For starters, once it became apparent in recent days that Mitt Romney was at least charted for the top three---a squeaker of a victory or a third place finish in a closely bunched spread---"Hardball" host Chris Matthews began rallying to the defense of the bombarded Newt Gingrich. Matthews upbraided the insidious Romney Super PAC Restore Our Future at the close of his Monday broadcast, trumpeting the end of democracy as we know it with Newt Gingrich as the first slain giant.
Like Gingrich himself, he made no assertion that the content of anti-Gingrich advertisements was false. Nor did he document what, exactly, was "nasty" about the PAC advertisements. Matthews' qualms were couched entirely in the advertisements' funding apparatus (undercutting his very own argument by identifying Romney as the attributable candidate Restore Our Future supports). Were any viewers unaware that Restore Our Future is a pro-Romney Super PAC? If they were, Matthews certainly took care to remove all premise of anonymity. Problem solved.
But Matthews' duty was not yet done. Once it became clear that the anti-Newt barrage was doing nothing to diminish Romney's support in Iowa on Tuesday, Matthews took up the cause of giving a Gingrich attack line free air-time---quite a favor given Gingrich's inability to afford a riposte on his own behalf. In Matthews' hypothesis of the nominating contest going forward, he began echoing Gingrich's recent charge that the Massachusetts state health law signed by Romney had provisions for state-funded abortion. No less than four times over the course of Tuesday's broadcast, Matthews repeated various iterations of how an ennervated Gingrich would now fly to New Hampshire and South Carolina to warn them that Romney funded abortion at the state level as governor, energizing "the Pat Buchanan crowd" in the former and the southern evangelicals in the latter. Howard Fineman, nodding sagely in agreement, couldn't help but concur, confirming the real threat now posed to Romney's candidacy by the emergent Rick Santorum---just as he had done previously regarding Donald Trump, Michele Bachmann, Rick Perry, Herman Cain, and most recently, Gingrich himself.

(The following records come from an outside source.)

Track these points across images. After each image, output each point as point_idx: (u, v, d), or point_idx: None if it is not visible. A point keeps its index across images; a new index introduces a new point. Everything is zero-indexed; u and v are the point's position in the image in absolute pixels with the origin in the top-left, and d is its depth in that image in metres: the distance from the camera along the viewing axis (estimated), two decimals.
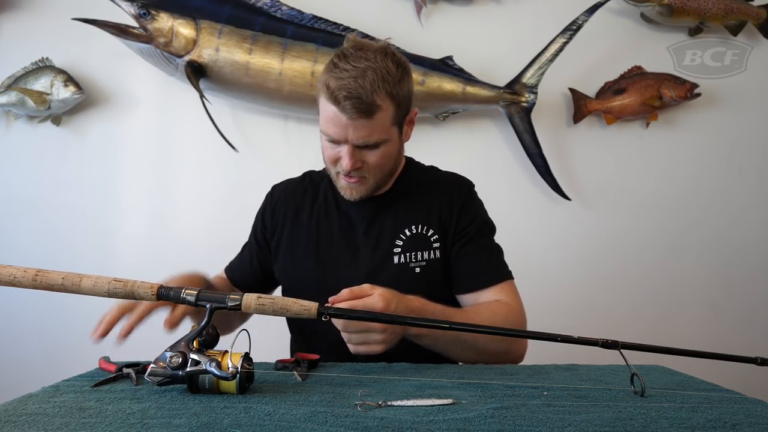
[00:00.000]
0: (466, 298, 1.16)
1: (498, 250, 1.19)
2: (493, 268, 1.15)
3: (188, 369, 0.71)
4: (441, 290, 1.16)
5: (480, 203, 1.22)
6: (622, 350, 0.78)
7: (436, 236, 1.15)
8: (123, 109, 2.13)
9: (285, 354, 1.26)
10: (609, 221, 2.19)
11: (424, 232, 1.15)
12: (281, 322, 1.26)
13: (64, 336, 2.11)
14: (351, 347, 0.90)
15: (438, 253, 1.15)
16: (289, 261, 1.21)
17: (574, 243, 2.18)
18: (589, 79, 2.15)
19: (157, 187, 2.14)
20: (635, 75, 2.12)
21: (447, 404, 0.70)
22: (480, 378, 0.86)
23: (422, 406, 0.69)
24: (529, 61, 2.06)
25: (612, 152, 2.19)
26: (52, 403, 0.70)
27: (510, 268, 1.18)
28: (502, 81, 2.07)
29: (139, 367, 0.84)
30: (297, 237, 1.21)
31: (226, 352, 0.73)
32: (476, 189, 1.24)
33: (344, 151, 1.06)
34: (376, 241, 1.16)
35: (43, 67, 2.05)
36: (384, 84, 1.01)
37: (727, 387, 0.83)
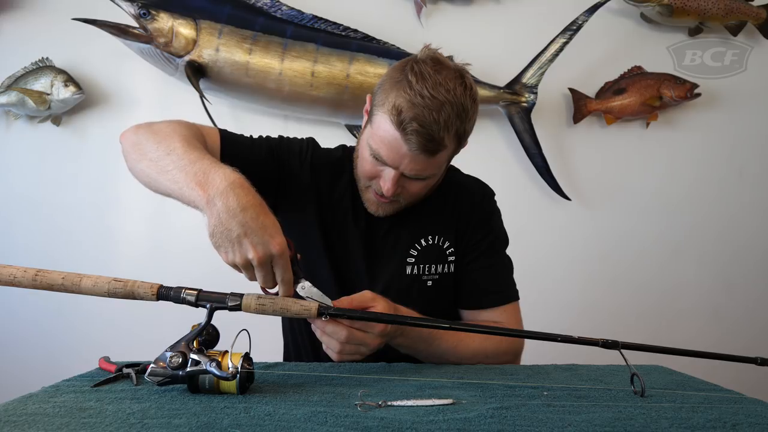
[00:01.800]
0: (466, 313, 1.14)
1: (508, 267, 1.16)
2: (499, 288, 1.13)
3: (188, 369, 0.71)
4: (450, 305, 1.15)
5: (498, 215, 1.18)
6: (622, 350, 0.78)
7: (452, 249, 1.12)
8: (123, 109, 2.13)
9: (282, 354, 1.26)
10: (609, 221, 2.19)
11: (440, 244, 1.11)
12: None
13: (64, 336, 2.11)
14: (335, 355, 0.86)
15: (452, 267, 1.12)
16: (315, 236, 1.11)
17: (574, 243, 2.18)
18: (589, 79, 2.15)
19: None
20: (635, 75, 2.12)
21: (447, 404, 0.70)
22: (480, 378, 0.86)
23: (422, 406, 0.69)
24: (529, 61, 2.06)
25: (612, 152, 2.19)
26: (52, 403, 0.70)
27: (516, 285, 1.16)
28: (502, 81, 2.07)
29: (139, 367, 0.84)
30: (327, 206, 1.12)
31: (226, 352, 0.73)
32: None
33: (388, 175, 0.98)
34: (392, 247, 1.11)
35: (43, 67, 2.05)
36: (456, 121, 0.94)
37: (727, 387, 0.83)
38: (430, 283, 1.11)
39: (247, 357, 0.73)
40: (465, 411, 0.67)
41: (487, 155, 2.15)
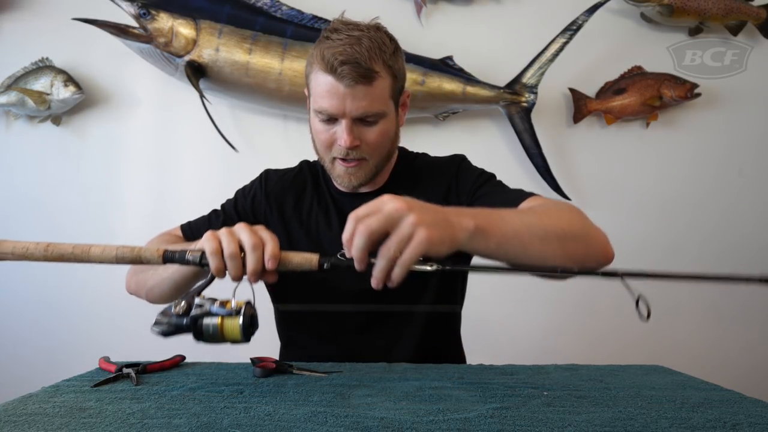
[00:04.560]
0: None
1: (504, 185, 1.13)
2: (514, 192, 1.07)
3: (192, 313, 0.71)
4: (445, 277, 1.13)
5: (477, 167, 1.18)
6: (624, 278, 0.73)
7: None
8: (123, 109, 2.13)
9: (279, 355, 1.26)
10: (609, 221, 2.16)
11: None
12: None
13: (64, 336, 2.11)
14: (378, 276, 0.70)
15: None
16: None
17: None
18: (589, 79, 2.15)
19: (157, 187, 2.14)
20: (635, 75, 2.12)
21: (446, 406, 0.70)
22: (480, 378, 0.86)
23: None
24: (529, 61, 2.06)
25: (612, 152, 2.19)
26: (52, 403, 0.70)
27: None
28: (502, 81, 2.07)
29: (139, 367, 0.84)
30: (297, 229, 1.15)
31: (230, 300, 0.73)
32: None
33: (341, 127, 0.99)
34: None
35: (43, 67, 2.05)
36: (381, 53, 0.98)
37: (727, 387, 0.84)
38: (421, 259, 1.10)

There was another instance of strange bedfellows made Tuesday night: Ed Schultz waxed poetic about Santorum's closing speech, praising it as a refreshing ode to the American working class before declaring Santorum's retail politicking to be superior to that of President Obama. Meanwhile, Al Sharpton's contribution to the evening consisted of declaring that every development somehow redounded to the president's benefit, at one point declaring how worried the Romney camp should be given "the clear lack of enthusiasm among Iowans to remove the incumbent". By the evening's conclusion, the MSNBC narrative was clear: Romney was an insidious corporate toady whose chance at the nomination was quickly fading; Gingrich the beleaguered victim of the cruel underbelly of modern campaign finance, ready to expose the liberal governor's pro-choice record; Santorum the only hope for a Republican Party looking to reconnect with Reagan Democrats; and the coming war involving the three would only help President Obama.
One can be forgiven for suspecting that the MSNBC crowd would prefer that President Obama not face the candidate universally considered to be the toughest challenge to his reelection. Could it be that the channel's talent has decided to do its part to stop Romney at the gate? With an apparent move underway by movement conservatives to do the same, the thought isn't entirely out of the question. Strange bedfellows, indeed.